Cass, a classical thinker in his publication, ‘Protecting Society Against Crime’ asks whether it is possible that fear alone can be relied upon to change the fixed and rooted habits of a lifetime. In response to his own question, he opines that there is nothing in the stone walls and iron bars of a prison that can purge a human soul. To conclude his remarks, he states that the prisoner of today will be at liberty tomorrow, either as a citizen or as an unimproved offender. If the person is indeed unimproved, it is more likely that they will repeat in the commission of crime. Remember, it is in the mind that crime is conceived; therefore, it does not make much sense to punish the act and the offender without reforming the mind from whence the crime was conceived.

On a lighter note…

I remember watching the movie ‘Assassin’s Creed’ and sharing the same thoughts.

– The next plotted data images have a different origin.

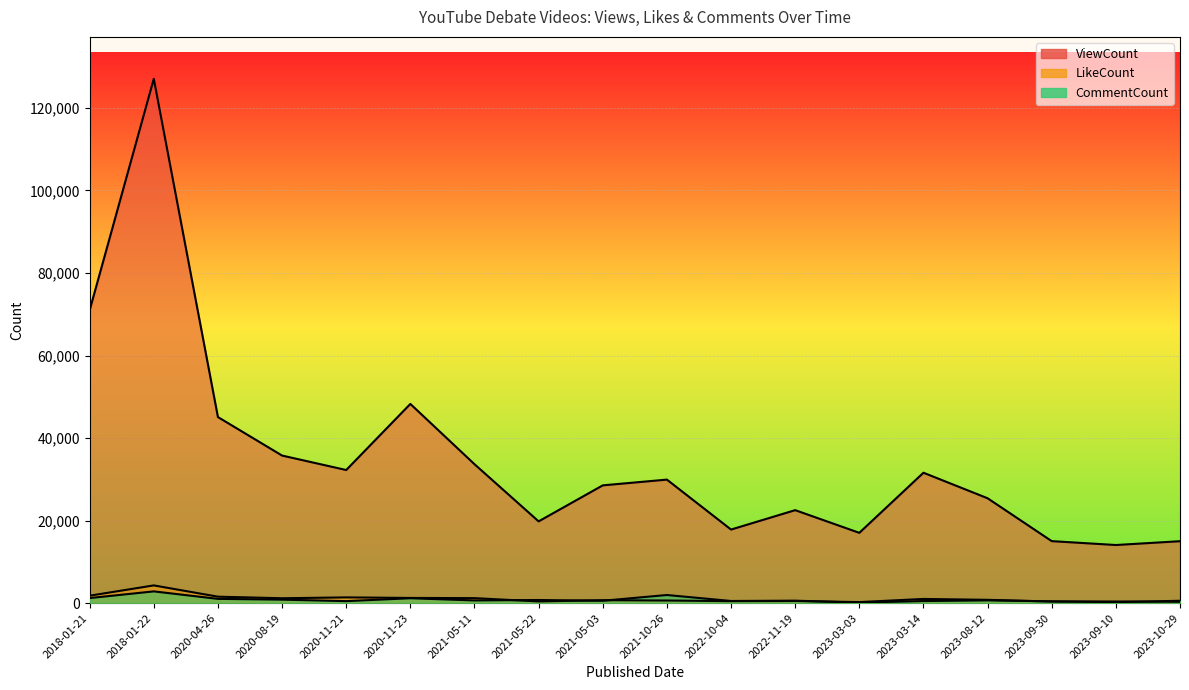

How many categories are shown in the chart?

18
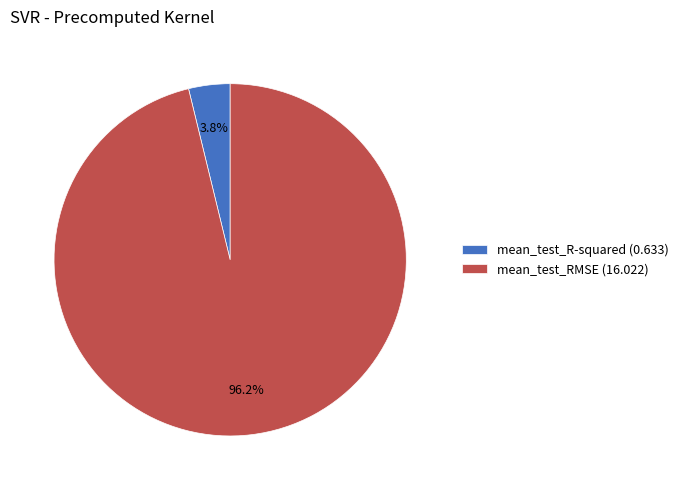

Which category has the smallest portion of the pie?

mean_test_R-squared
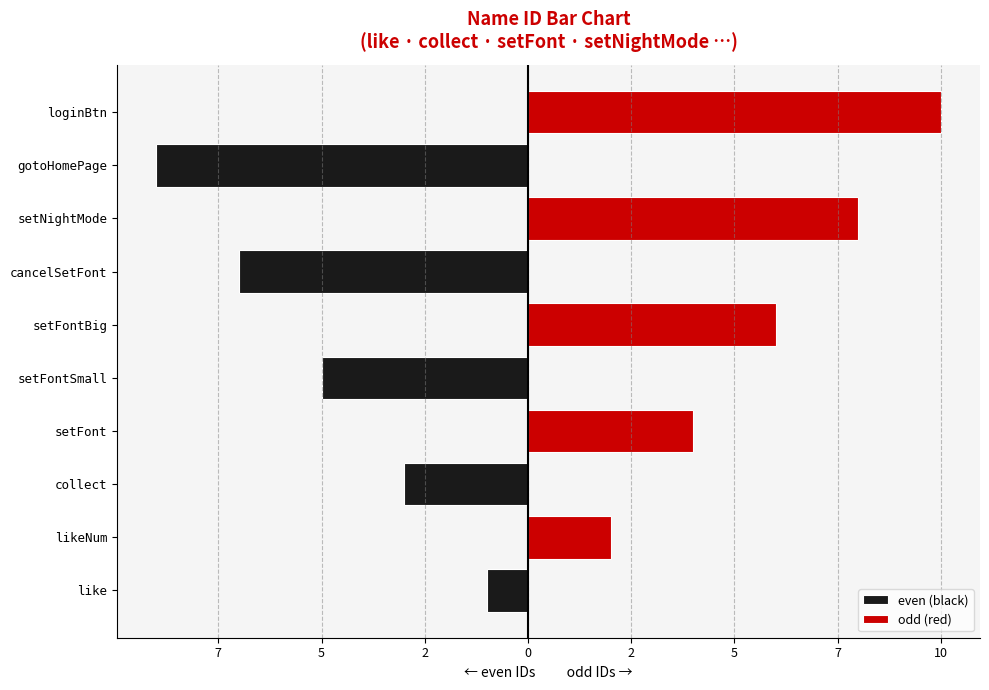

True or false: even (black) has a value of 3 at setNightMode.

False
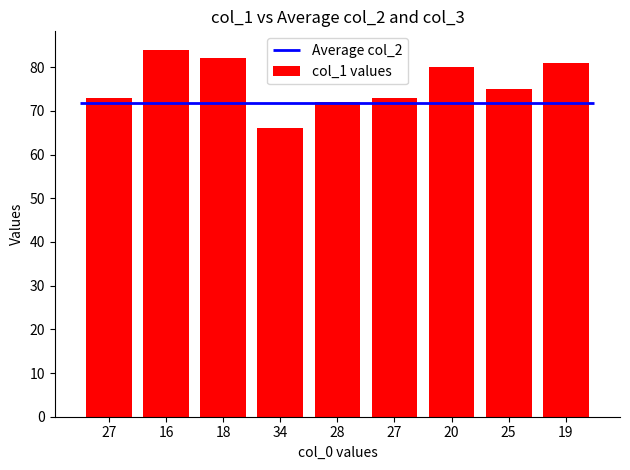

Where does the data first go above 75?

16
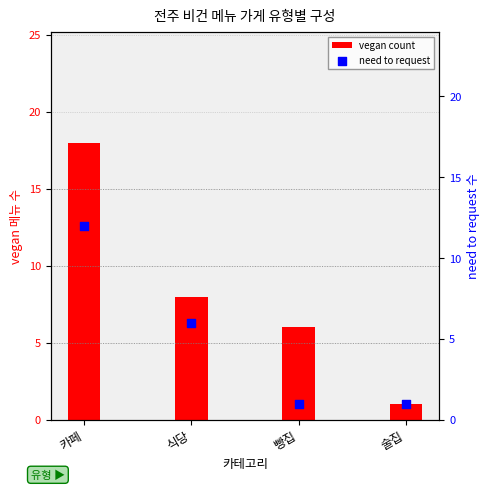

At which category is the sum across all series the highest?

카페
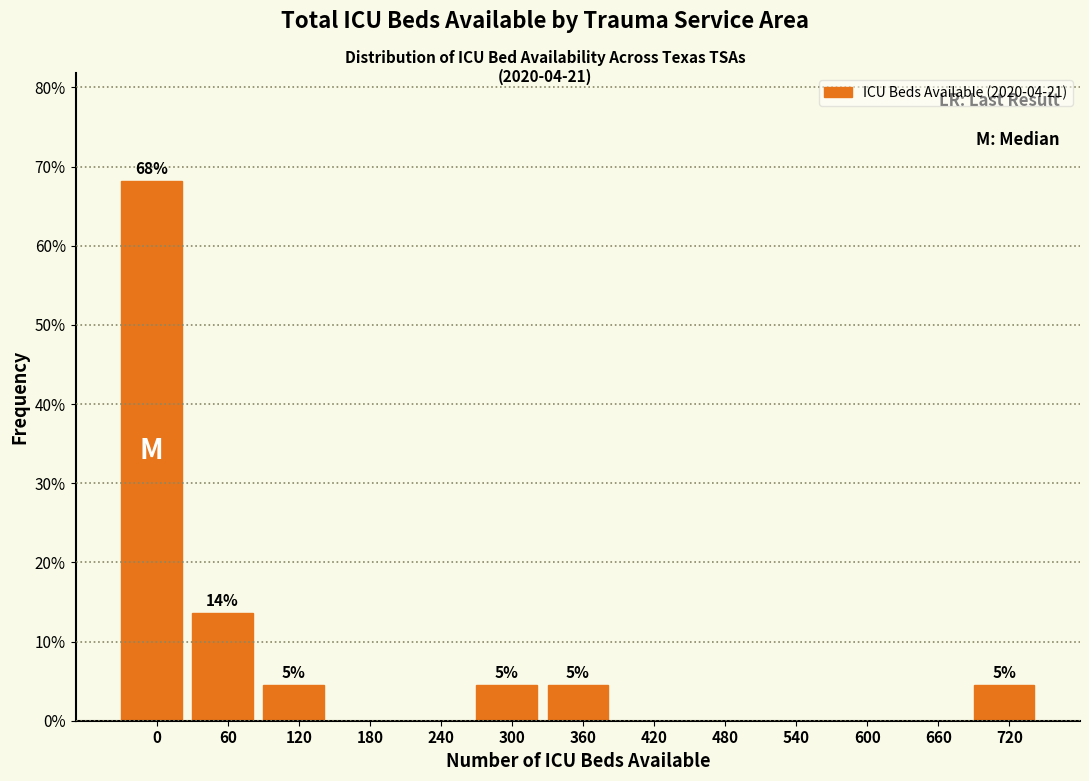

Reading left to right, transcribe all the data shown in this chart.

0=68.2	60=13.6	120=4.5	180=0.0	240=0.0	300=4.5	360=4.5	420=0.0	480=0.0	540=0.0	600=0.0	660=0.0	720=4.5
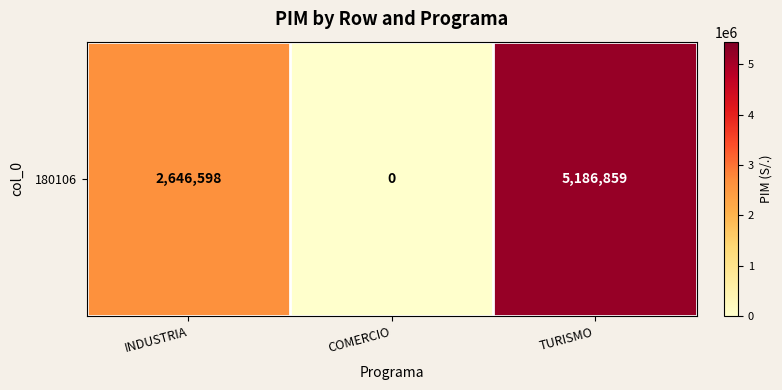

The chart shows a value of 5186859 at TURISMO. True or false?

True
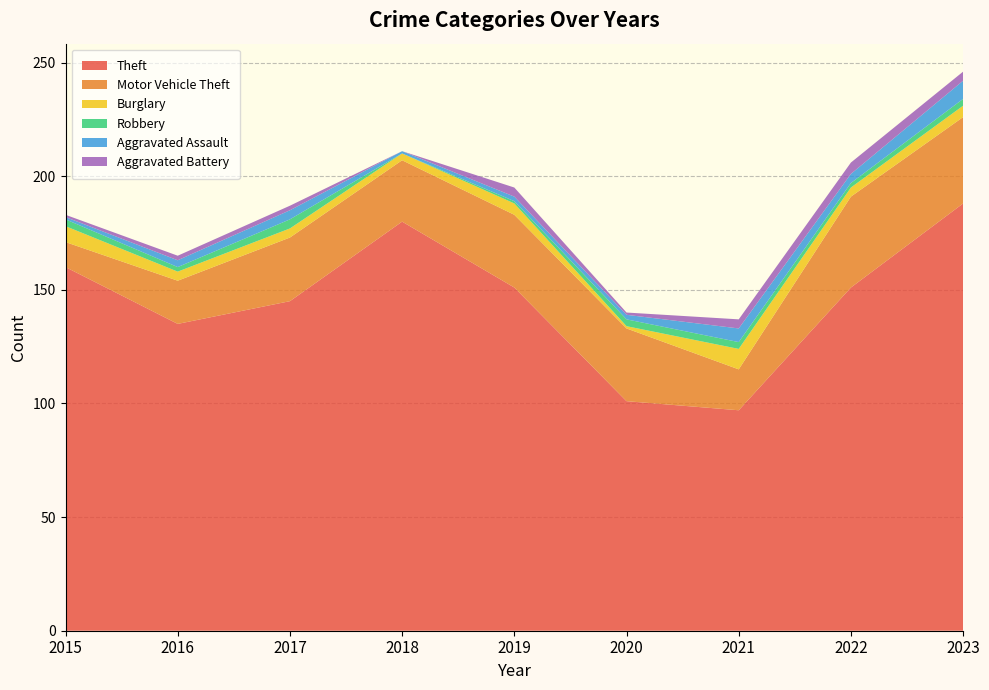

Reading left to right, what are all the values shown in this chart?

Theft: 160	135	145	180	151	101	97	151	188
Motor Vehicle Theft: 11	19	28	27	32	32	18	40	38
Burglary: 7	4	4	3	5	1	9	4	5
Robbery: 3	2	4	0	1	3	3	2	3
Aggravated Assault: 1	3	4	1	2	2	6	4	8
Aggravated Battery: 1	2	2	0	4	1	4	5	4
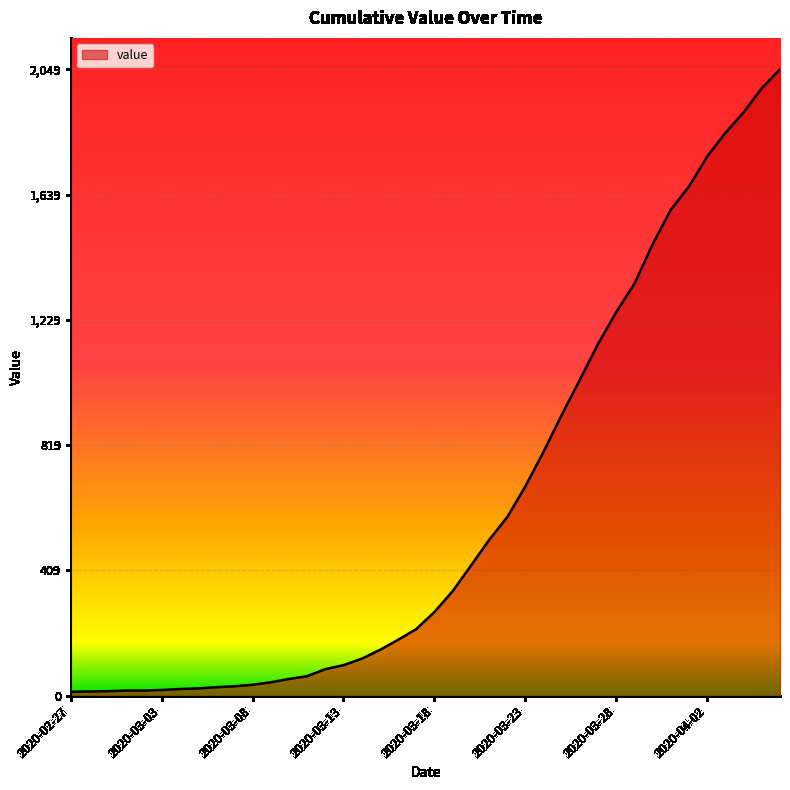

What is the greatest value displayed?

2049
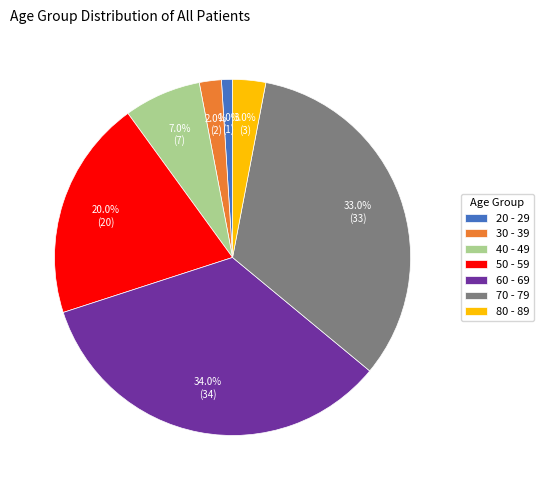

What is the largest slice in the pie chart?

60 - 69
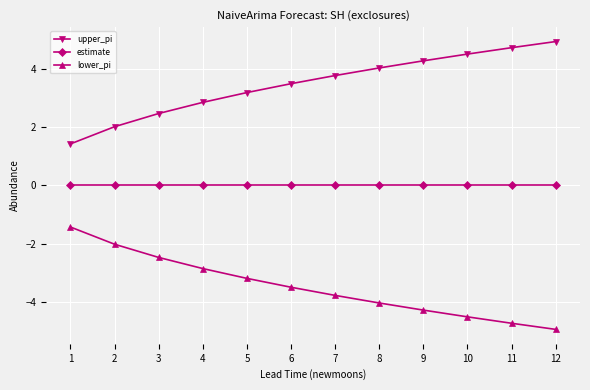

The upper_pi series shows 3.0 at 10. True or false?

False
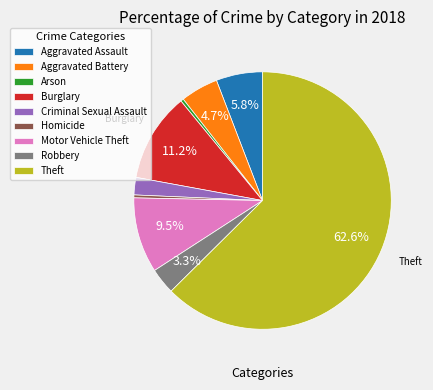

Which slice represents more than half of the pie?

Theft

A part of the movie sought to treat the criminal tendencies of man by robbing or purging his free will, whose DNA happened to be contained in the apple that was taken from a tree in the Garden of Eden. I wouldn’t say that I completely agree with this line of thought. Free will is but one aspect that connotes ‘life’. Liberty, freedom… “some of the finer graces of human civilization which make life worth living” without which living would be jeopardized; the words of a judgment delivered on 17th November 1982 in the case Board of Trustees v Dilipkumar Nadkarni.

Hmm…

Even though some refer to the Enlightenment period or the Age of Reason as one of the oldest jurisprudence of freedom, I find it interesting how personal liberty has always been at the hearts of those who make law. The 1215 English Magna Carta contains a clause on personal liberty; “No freeman shall be taken or imprisoned…but…by the law of the land.” Whatever the case, at the end of the day, I wholeheartedly agree with Cass: “…the prisoner wants the priceless treasure of freedom.” If rehabilitation is indeed easier for reformation than the brutality meted out on offenders, we might as well give it all we have.